The problem is that my H and I have talked and we know that our marriage is in trouble. We love each other very much we have been through alot but we are not in love with each other anymore. We are very much for each other.

We have decided to try and make it work for our children. Right now we are more like brother and sister and we both agree that we do not want to like without love and affection in our home. Is there hope for us??? Can we make it work?? I ask myself this everyday...

Any advice would be greatly appreciated and I really want our marriage to work out... I truly love my H....


----------



## mistake maker (Aug 7, 2009)

layla, the first thing I believe you need to do is think about you and the babies health. Worring about your marriage right now is not good for either of you. Once the baby is born, look into getting some help, either from a professional or a minister. Someone that can talk too the both of you without judging.


----------



## jdskr88 (Aug 11, 2009)

Layla:

I agree with Mistake maker, tell your husband you love him (even though it feels like just as a brother right now) and focus on bringing this baby into the world.

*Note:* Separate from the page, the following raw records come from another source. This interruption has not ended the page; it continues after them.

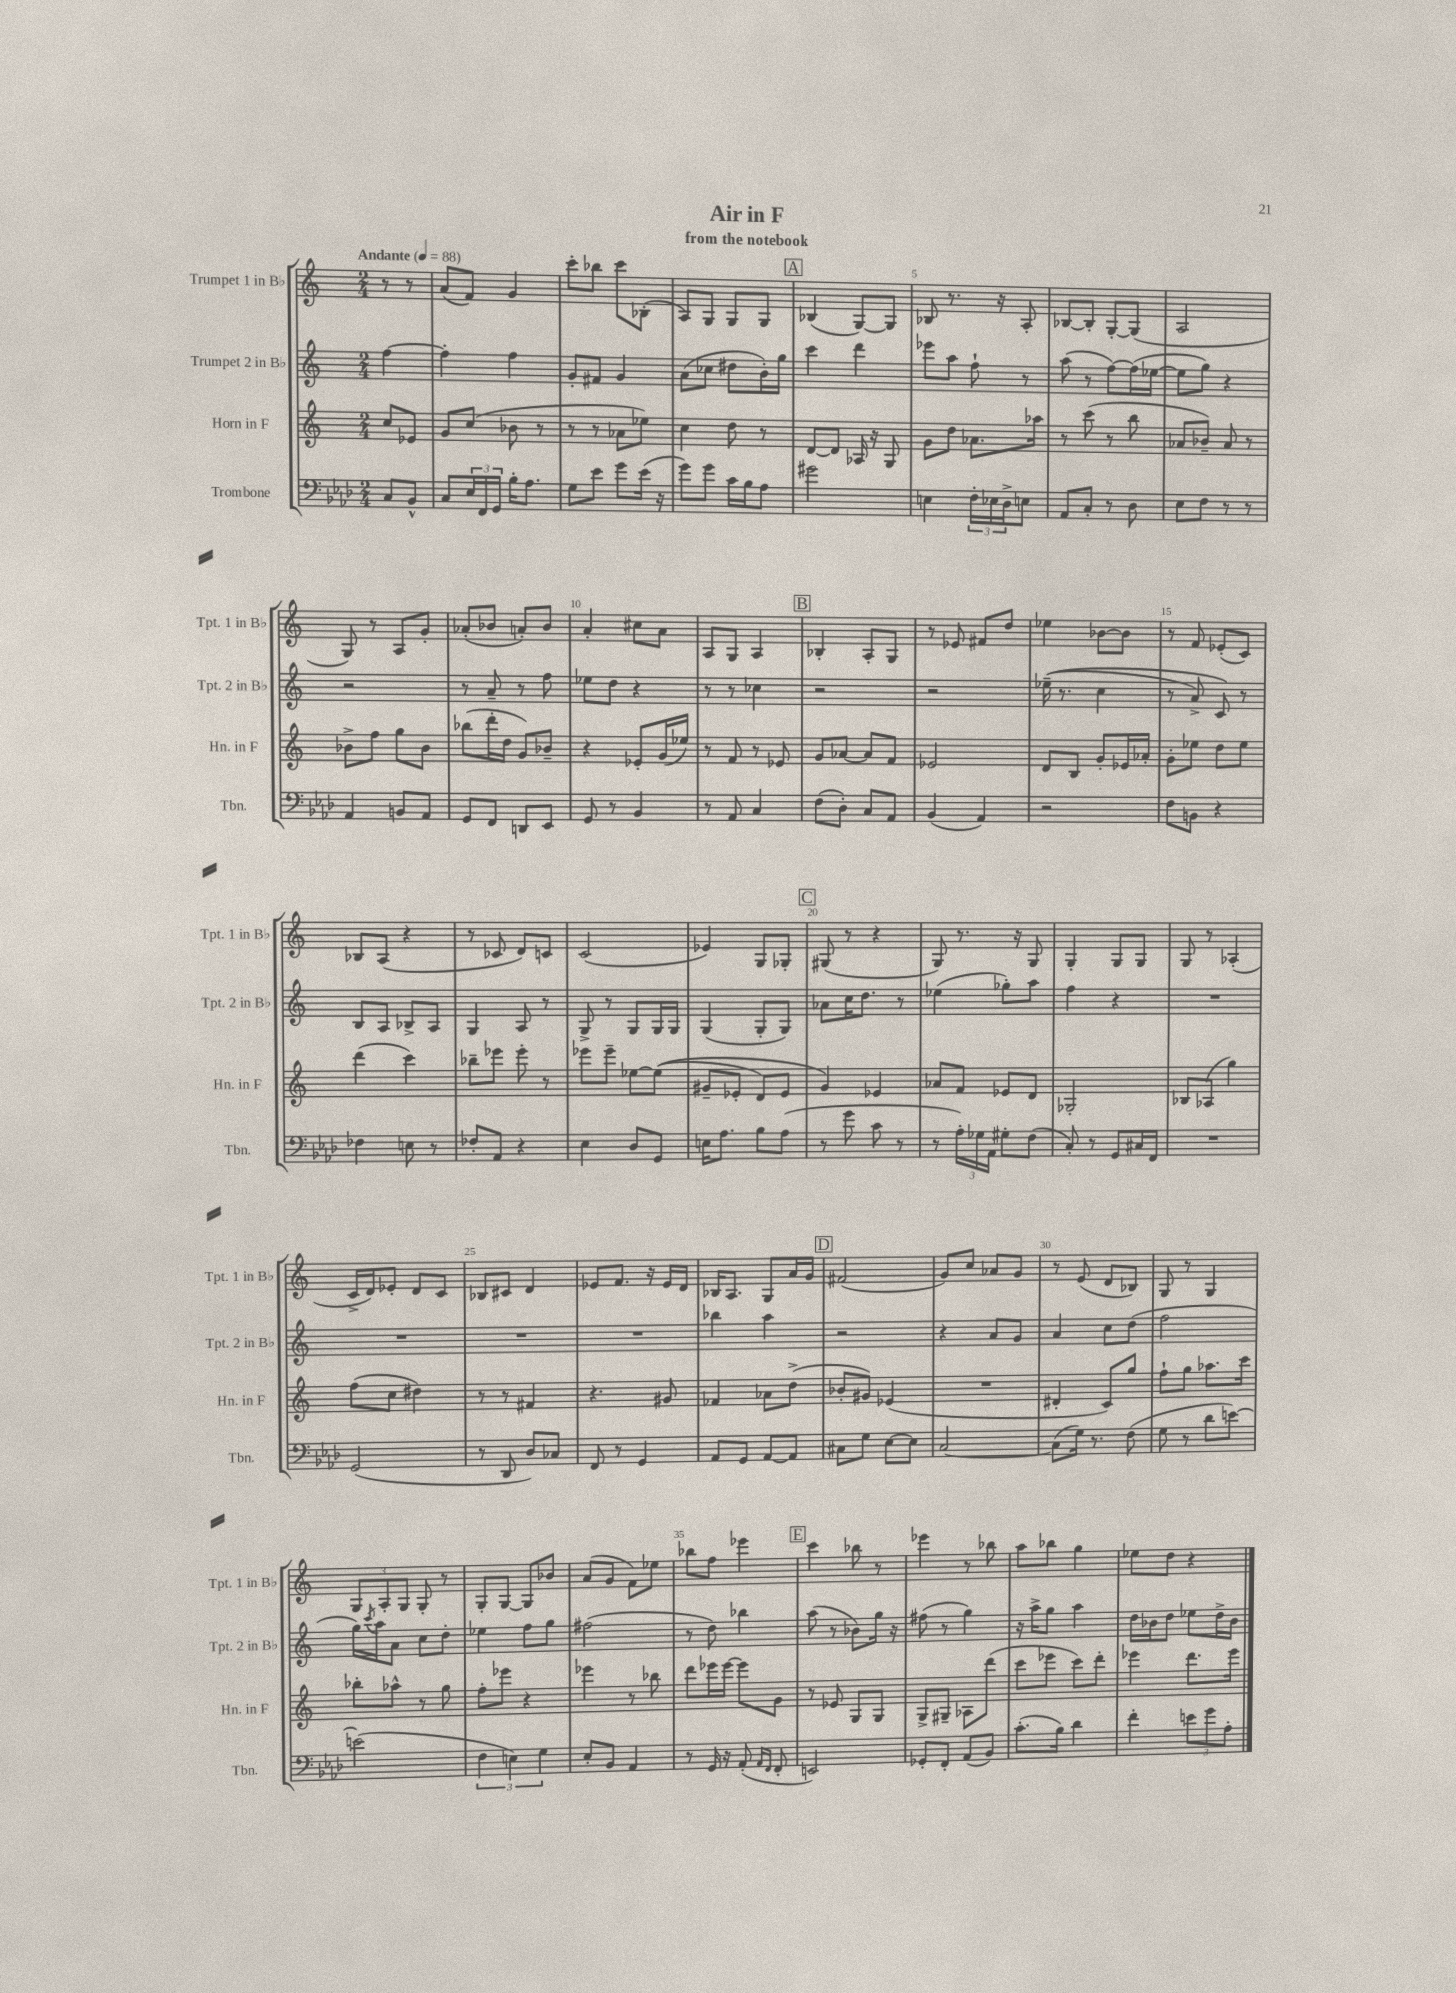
\header { title = "Air in F" subtitle = "from the notebook" }
<<
\new StaffGroup <<
\new Staff = "s0" \with { instrumentName = "Trumpet 1 in Bb" shortInstrumentName = "Tpt. 1 in Bb" } {
    \clef treble \key c \major \numericTimeSignature \time 2/4 \partial 4 \tempo "Andante" 4 = 88
    r8 r8 |
    a'8( f'8) g'4 |
    c'''8-. bes''8 c'''8 bes8-.( |
    a8) g8 g8 g8 |
    \mark \markup { \box "A" } bes4( g8~) g8 |
    bes8 r8. r16 a8-. |
    bes8~ bes8-. g8~-. g8( |
    a2 |
    g8) r8 a8 g'8-. |
    aes'8-.( bes'8 a'8-.) bes'8 |
    a'4-. cis''8 a'8 |
    a8 g8 a4 |
    \mark \markup { \box "B" } bes4-. a8-. g8 |
    r8 ees'8 fis'8 d''8 |
    ees''4 bes'8~ bes'8 |
    r8 f'8 ees'8-.( c'8) |
    bes8 a8( r4 |
    r8 ces'8 d'8) c'8 |
    c'2( |
    ees'4) g8 ges8-. |
    \mark \markup { \box "C" } gis8( r8 r4 |
    g8) r8. r16 g8 |
    g4-. g8 g8 |
    g8 r8 aes4-.( |
    c'16-> d'16) ees'8-. d'8 c'8 |
    bes8 cis'8 d'4 |
    ees'8 f'8. r16 ees'16 d'16 |
    bes16 a8. g8 a'16 g'16 |
    \mark \markup { \box "D" } fis'2( |
    g'8) c''8 aes'8 g'8 |
    r8 e'8( d'8 bes8) |
    g8 r8 g4 |
    \tuplet 3/2 { g8 a8-. g8 } g8-. r8 |
    g8-. g8~ g8 bes'8 |
    a'8( g'8 f'8) ees''8 |
    bes''8 f''8 ees'''4 |
    \mark \markup { \box "E" } c'''4 bes''8 r8 |
    ees'''4 r8 bes''8 |
    a''8 bes''8 g''4 |
    ees''8 d''8 r4 \bar "|." |
}
\new Staff = "s1" \with { instrumentName = "Trumpet 2 in Bb" shortInstrumentName = "Tpt. 2 in Bb" } {
    \clef treble \key c \major \numericTimeSignature \time 2/4 \partial 4
    f''4~ |
    f''4-. f''4 |
    g'8-. fis'8 g'4 |
    a'8( ces''8 dis''8 b'16-.) g''16 |
    \mark \markup { \box "A" } c'''4 d'''4 |
    ees'''8 a''8 f''8-! r8 |
    a''8( r8 f''8~) f''16( ees''16~ |
    ees''8 g''8) r4 |
    r2 |
    r8 a'8-- r8 f''8 |
    ees''8 d''8 r4 |
    r8 r8 ces''4 |
    \mark \markup { \box "B" } r2 |
    r2 |
    ees''16--(\( r8. c''4 |
    r8 a'8->) c'8\) r8 |
    b8 a8 bes8-> a8 |
    g4 a8 r8 |
    g8-> r8 g8 g16 g16 |
    g4( g8-. g8) |
    \mark \markup { \box "C" } aes'8 c''16 d''8. r8 |
    ees''4( ges''8-.) a''8 |
    f''4 r4 |
    R2 |
    R2 |
    R2 |
    R2 |
    bes''4 a''4 |
    \mark \markup { \box "D" } r2 |
    r4 a'8 g'8 |
    a'4 c''8 d''8( |
    f''2 |
    g''16) \acciaccatura { c'''8 } a''16 a'8 c''8 d''8-. |
    ees''4 f''8 g''8 |
    fis''2( |
    r8 d''8) bes''4 |
    \mark \markup { \box "E" } a''8( r8 bes'8) g''16 r16 |
    fis''8( r8 g''4) |
    r16 a''16-> g''8 a''4 |
    d''16 bes'16 d''8 ees''8 d''16-> bes'16 \bar "|." |
}
\new Staff = "s2" \with { instrumentName = "Horn in F" shortInstrumentName = "Hn. in F" } {
    \clef treble \key c \major \numericTimeSignature \time 2/4 \partial 4
    c''8 ees'8 |
    g'8 c''8( bes'8 r8 |
    r8 r8 aes'8 ees''8) |
    c''4 d''8 r8 |
    \mark \markup { \box "A" } d'8~ d'8 aes16 r16 g8 |
    g'8 d''8 aes'8. aes''16 |
    r8 c'''8( r8 b''8 |
    aes'8 bes'8--) aes'8 r8 |
    bes'8-> f''8 g''8 bes'8 |
    bes''8( d'''16-. d''16 g'8) bes'8-- |
    r4 ees'8-. g'16( ees''16) |
    r8 f'8 r8 ees'8 |
    \mark \markup { \box "B" } g'8 aes'8~ aes'8 f'8 |
    ees'2 |
    d'8 b8 g'8-. ees'16 aes'16-. |
    g'8-. ees''8 d''8 ees''8 |
    d'''4( c'''4) |
    bes''8-- ees'''8 ees'''8-. r8 |
    ees'''8 ees'''8-- ees''8~ ees''8(\( |
    gis'8-- ees'8-. d'8) ees'8 |
    \mark \markup { \box "C" } g'4\) ees'4 |
    aes'8 f'8 ees'8 d'8 |
    ges2-. |
    bes8 aes8( g''4) |
    f''8( c''8 dis''4) |
    r8 r8 fis'4 |
    r4. gis'8 |
    fes'4 aes'8 d''8->( |
    \mark \markup { \box "D" } bes'8-. gis'8) ees'4( |
    R2 |
    dis'4-. c'8) g''8 |
    f''8-! g''8 aes''8. c'''16 |
    bes''8-. aes''8-^ r8 g''8 |
    f''8-. ees'''8 r4 |
    ees'''4 r8 bes''8 |
    d'''8 ees'''16 ees'''16~ ees'''8 g'8 |
    \mark \markup { \box "E" } r8 ees'8 g8 g8 |
    g8-> gis8-- aes8 d'''8( |
    c'''8 ees'''8 c'''8) d'''8-. |
    ees'''4 d'''8. ees'''16 \bar "|." |
}
\new Staff = "s3" \with { instrumentName = "Trombone" shortInstrumentName = "Tbn." } {
    \clef bass \key aes \major \numericTimeSignature \time 2/4 \partial 4
    c8 bes,8-^ |
    c8 \tuplet 3/2 { ees16 f,16 g,16 } bes16-. aes8. |
    g8 ees'8 g'8 ees'16( r16 |
    g'8) g'8 c'16 bes16 aes8 |
    \mark \markup { \box "A" } gis'2 |
    e4 \tuplet 3/2 { f16-. ees16 des16-> } e8 |
    aes,8 c8-. r8 des8 |
    ees8 f8 r8 r8 |
    aes,4 b,8 aes,8 |
    g,8 f,8 d,8 ees,8 |
    g,8 r8 bes,4 |
    r8 aes,8 c4 |
    \mark \markup { \box "B" } f8( des8-.) c8 aes,8 |
    bes,4( aes,4) |
    r2 |
    f8 b,8 r4 |
    fes4 e8 r8 |
    fes8-. aes,8 r4 |
    ees4 des8 g,8 |
    e16 aes8. bes8 aes8( |
    \mark \markup { \box "C" } r8 g'8 c'8 r8 |
    r8 \tuplet 3/2 { aes16-.) ges16 aes,16 } gis8-. f8( |
    c8-.) r8 g,8 cis16 f,16 |
    R2 |
    g,2( |
    r8 des,8 des8) ces8 |
    f,8 r8 g,4 |
    aes,8 g,8 aes,8~ aes,8 |
    \mark \markup { \box "D" } cis8 g8 ees8~ ees8 |
    c2~ |
    c8( g16) r8. f8( |
    g8 r8 des'8 e'8~) |
    e'2( |
    \tuplet 3/2 { f4 e4) g4 } |
    ees8-. bes,8 aes,4 |
    r8 g,16 r16 aes,8-.( \grace { aes,16 f,16 } f,8-. |
    \mark \markup { \box "E" } e,2) |
    ges,8-. f,8-. aes,8( bes,8) |
    c'8.-.( bes16) des'4 |
    f'4-. \tuplet 3/2 { e'8 g'8 aes8-. } \bar "|." |
}
>>
>>
\layout { \context { \Score \override BarNumber.break-visibility = ##(#f #t #t) barNumberVisibility = #(every-nth-bar-number-visible 5) } }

It might help you to read my reply to "What the Heck is Love".

Please, please try to get past this idea of loving but not being "in love", You say you're for each other and that you love each other very much. Don't underestimate these assets to your marriage. The grass always looks greener on the other side when your marriage feels like it's lost it's infatuation but seaching elsewhere to replace it is the road to distruction filled with pain and all kinds of problems.

Get to a counselor. Build on the foundation you have. You can get the spark back. God can heal any marriage and your's has a lot going for it.


----------



## michzz (Jun 6, 2008)

I would NOT be making any love decisions if I were you. At 8 months pregnant your hormones are way out of whack and your focus is elsewhere, as it should be.

Revisit that conversation later.

Good luck with the baby!


----------



## layla (Aug 20, 2009)

thank you all for your advice.. I will wait for our darling to arrive before I do anything. Thanks once again....


----------



## okeydokie (Sep 10, 2008)

he should be more understanding of your (and his) situation right now. this is a time when a man should back off and be supportive, after all, he help creat the situation. having children should immediately put the parents needs on the back burner until they get out of the completely dependent baby stage, it's your and his obligation to provide all the attention they need.


----------



## scarletblue (May 20, 2009)

I believe that if you've had that love before for you hubby, that you two can get it back if you both really want to. It takes effort, though. 

I agree with the other posters....focus on your pregnancy right now. After the baby comes, then work on your relationship with your hubby.


----------